Challenge 1 ::
Summarize the review of the Survivor 41 premiere in two sentences.
Challenge 2 ::
Write what comes next in the review of the Survivor 41 premiere, picking up after its last sentence.

Passage given ::
## begin

Jeff Probst used the year when Survivor was not in production and off the air to reimagine and rethink this 21-year-old franchise. What was evident throughout Survivor 41’s two-hour premiere was that his long journey of exploration ended with him trekking several miles further up his own ass, but the format is strong enough to withstand even that.

Having Survivor back again was a joy, and in many ways, the season 41 premiere episode delivered what I want from not only a season premiere, but from Survivor: character development; an opening challenge that emphasized teamwork; evolving tribe dynamics, with some players quickly proving themselves to be savvy and others, well, not so much; and two Tribal Councils, one of which was quite surprising/confusing.

The new elements came fast: new music, different editing, and fourth-wall breaking, which both celebrated the crew that makes this show possible and also led to Jeff Probst’s ill-conceived, incompetent discussions, plural, of his use of “Come on in, guys.” More on that in a moment.

Jeff Probst’s opening stroll through the jungle, talking to the camera and using “you” was less jarring than I expected, because it worked as a transition back from no Survivor to Survivor again. I also appreciated that Probst acknowledged the quarantine and testing everyone had to go through. Likewise, the brief shots of the flotilla of crew boats and crowd of people gave a sense of how much human labor Survivor takes.

But I also don’t need more of either—and thankfully, we didn’t get any, save for a shot of Probst looking into the camera and saying, “First Tribal Council. Here we go.” I was worried that the episode would turn into something mirroring recent live finales, with Probst popping up constantly to host an episode of his cancelled talk show and focus more on himself than the players.

There was, however, somewhat of a disconnect: The episode showed us the camera crews and their boats, yet all that apparatus disappeared for the helicopter shot of the three tribes paddling away. (Those overhead shots of challenges are nearly always filmed a day or two later, with the Dream Team standing in for the tribes and Probst, and recreating what happened.) Meanwhile, Jeff Probst is showing us the cameras yet still pretending that he doesn’t know the player’s names.

As with Big Brother, it’s a delight to have such a diverse cast, and already clear how much more interesting and entertaining it is to have players from a wide array of backgrounds, perspectives, and life experience. This season is so diverse that multiple people of color were talking about their same-sex marriages and their stories weren’t even remotely similar.

## end

Record list ::
## begin

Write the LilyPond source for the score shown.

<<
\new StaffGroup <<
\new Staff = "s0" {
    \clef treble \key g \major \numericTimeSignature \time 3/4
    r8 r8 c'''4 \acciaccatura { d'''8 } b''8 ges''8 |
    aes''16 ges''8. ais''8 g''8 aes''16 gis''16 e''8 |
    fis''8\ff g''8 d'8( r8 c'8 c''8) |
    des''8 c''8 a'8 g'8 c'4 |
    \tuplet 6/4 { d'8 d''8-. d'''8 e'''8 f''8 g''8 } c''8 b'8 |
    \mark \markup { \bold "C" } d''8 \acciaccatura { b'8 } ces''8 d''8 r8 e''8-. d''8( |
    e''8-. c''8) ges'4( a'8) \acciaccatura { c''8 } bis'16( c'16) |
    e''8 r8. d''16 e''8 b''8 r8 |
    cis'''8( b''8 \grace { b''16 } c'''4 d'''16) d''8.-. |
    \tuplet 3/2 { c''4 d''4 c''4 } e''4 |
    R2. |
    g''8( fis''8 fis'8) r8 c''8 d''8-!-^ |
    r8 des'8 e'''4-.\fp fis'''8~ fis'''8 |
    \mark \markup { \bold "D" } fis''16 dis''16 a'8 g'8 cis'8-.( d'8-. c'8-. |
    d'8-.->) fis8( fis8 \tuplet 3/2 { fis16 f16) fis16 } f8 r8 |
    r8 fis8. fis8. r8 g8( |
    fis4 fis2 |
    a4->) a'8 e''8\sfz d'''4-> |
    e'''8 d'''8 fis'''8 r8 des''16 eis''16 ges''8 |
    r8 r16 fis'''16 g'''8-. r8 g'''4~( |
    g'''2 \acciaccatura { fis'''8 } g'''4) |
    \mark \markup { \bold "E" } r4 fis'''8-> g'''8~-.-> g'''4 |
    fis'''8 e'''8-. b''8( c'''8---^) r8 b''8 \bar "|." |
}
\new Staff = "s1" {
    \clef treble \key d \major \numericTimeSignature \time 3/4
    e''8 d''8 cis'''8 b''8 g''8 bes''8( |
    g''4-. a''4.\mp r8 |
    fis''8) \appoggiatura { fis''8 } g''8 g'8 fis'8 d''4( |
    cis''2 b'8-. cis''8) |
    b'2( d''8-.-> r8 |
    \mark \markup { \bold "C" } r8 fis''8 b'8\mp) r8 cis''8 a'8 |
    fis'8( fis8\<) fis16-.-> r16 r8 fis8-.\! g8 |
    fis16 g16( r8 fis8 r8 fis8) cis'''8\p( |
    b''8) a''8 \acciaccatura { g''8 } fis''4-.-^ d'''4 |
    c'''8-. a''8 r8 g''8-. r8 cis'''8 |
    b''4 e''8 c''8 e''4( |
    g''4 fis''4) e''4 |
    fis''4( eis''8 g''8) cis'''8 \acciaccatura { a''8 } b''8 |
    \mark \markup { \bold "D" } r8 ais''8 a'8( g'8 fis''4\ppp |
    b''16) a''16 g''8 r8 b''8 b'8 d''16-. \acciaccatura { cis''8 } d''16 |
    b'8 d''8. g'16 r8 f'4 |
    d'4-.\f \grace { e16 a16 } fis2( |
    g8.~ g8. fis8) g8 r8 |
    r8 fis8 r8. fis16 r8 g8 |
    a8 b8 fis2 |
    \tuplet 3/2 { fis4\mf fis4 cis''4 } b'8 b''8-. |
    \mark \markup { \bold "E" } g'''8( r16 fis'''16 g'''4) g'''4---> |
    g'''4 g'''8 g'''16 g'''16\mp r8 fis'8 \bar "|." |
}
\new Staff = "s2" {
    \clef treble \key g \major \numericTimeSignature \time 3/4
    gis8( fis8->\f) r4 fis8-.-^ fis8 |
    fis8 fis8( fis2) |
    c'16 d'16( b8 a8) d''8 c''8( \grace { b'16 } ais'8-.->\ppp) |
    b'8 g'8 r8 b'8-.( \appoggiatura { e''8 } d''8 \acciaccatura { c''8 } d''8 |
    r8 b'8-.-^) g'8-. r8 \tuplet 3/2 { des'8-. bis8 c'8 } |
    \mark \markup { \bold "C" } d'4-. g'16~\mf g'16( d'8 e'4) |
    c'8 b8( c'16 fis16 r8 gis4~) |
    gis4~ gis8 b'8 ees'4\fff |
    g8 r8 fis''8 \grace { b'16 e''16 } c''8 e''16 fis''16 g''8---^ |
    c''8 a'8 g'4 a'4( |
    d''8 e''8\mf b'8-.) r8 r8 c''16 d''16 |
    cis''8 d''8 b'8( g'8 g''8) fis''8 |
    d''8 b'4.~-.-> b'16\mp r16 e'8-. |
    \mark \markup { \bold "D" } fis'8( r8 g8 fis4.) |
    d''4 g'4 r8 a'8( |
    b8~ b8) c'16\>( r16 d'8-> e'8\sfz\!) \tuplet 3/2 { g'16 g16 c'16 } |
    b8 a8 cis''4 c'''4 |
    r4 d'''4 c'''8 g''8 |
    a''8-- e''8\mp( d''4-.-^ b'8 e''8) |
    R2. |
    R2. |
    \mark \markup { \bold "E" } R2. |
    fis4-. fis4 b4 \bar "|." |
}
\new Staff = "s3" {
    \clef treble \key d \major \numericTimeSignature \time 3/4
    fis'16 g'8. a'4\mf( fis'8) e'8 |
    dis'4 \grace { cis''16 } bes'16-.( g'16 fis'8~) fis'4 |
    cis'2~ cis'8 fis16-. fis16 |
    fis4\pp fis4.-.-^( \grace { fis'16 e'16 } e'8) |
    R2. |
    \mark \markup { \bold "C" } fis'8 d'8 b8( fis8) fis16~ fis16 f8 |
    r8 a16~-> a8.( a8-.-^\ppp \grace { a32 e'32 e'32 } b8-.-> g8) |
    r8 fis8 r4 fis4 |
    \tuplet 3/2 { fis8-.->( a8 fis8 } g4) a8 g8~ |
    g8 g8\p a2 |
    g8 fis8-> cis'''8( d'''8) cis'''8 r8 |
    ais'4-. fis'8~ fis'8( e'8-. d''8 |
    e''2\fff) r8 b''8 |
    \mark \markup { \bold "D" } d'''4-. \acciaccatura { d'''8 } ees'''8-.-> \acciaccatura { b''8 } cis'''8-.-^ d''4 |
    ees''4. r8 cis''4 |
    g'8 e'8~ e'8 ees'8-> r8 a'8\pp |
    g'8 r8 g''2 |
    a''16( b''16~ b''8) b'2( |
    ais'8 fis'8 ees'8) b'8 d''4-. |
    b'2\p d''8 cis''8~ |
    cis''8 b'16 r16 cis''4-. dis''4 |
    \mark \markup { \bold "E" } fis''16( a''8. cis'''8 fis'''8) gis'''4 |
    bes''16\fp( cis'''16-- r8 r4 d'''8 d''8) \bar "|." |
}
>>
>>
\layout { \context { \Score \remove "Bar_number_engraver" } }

## end

Right answer 1 ::
After a year off the air, the Survivor 41 premiere delivered character development, an opening challenge that emphasized teamwork, evolving tribe dynamics, two Tribal Councils, and a diverse cast that makes the show more interesting and entertaining. It also brought new music, different editing, and fourth-wall breaking that showed the crew behind the show, though the reviewer calls Jeff Probst's discussions of "Come on in, guys" ill-conceived and notes a disconnect in his showing the cameras while still pretending not to know the players' names.

Right answer 2 ::
As people were introduced, and introducing themselves, we got clips and photos of them at home, and the editing was deft enough that it didn’t pull me out of the game, mostly because it arrived as people were talking in confessionals, an element that’s already removed from the action.

But then, when Tiffany was looking for an idol or advantage, the editing gave us both a flashback to Probst planting that advantage—which we’d already seen in the intro—and then added an artificial flash of light on the screen to point out where it was, even though we’d seen it twice. How little trust in your audience do you have if you feel the need to have so much obvious explanation?

Meanwhile, many of the iconic, original Survivor music cues are gone, and the new music is more aggressively cartoonish, like an adolescent Pirates of the Caribbean soundtrack. Sing it with me: “It’s coming for you!”

And here I was worried about the “Game within the Game” for kids would be the part dumbing down Survivor. That was actually just fine. Not subtle—the camera panned away from the challenge to show the side of the structure, where the rebus was affixed—but also relatively quick and non-distracting. I was also very proud of myself for solving it relatively quickly. Take that, young Survivor fans!

I really do appreciate a reality show that is willing to experiment, and on Survivor 41, some changes worked and some didn’t. Others brought us closer to season one and some took us even further away.

Survivor 41’s players face twists and turns

JD chooses Risk Your Vote, which was part of one of Survivor 41's many opening twists
JD chooses Risk Your Vote, which was part of one of Survivor 41’s many opening twists. (Photo by Robert Voets/CBS Entertainment

My biggest concern about Jeff Probst’s stewardship of Survivor—and more specifically, all his nonsense talk about a monster—is what I perceive as a lack of trust in Survivor’s format. Instead of letting people play, and create their own drama, the show pours in twists and advantages and punishments to manufacture conflict.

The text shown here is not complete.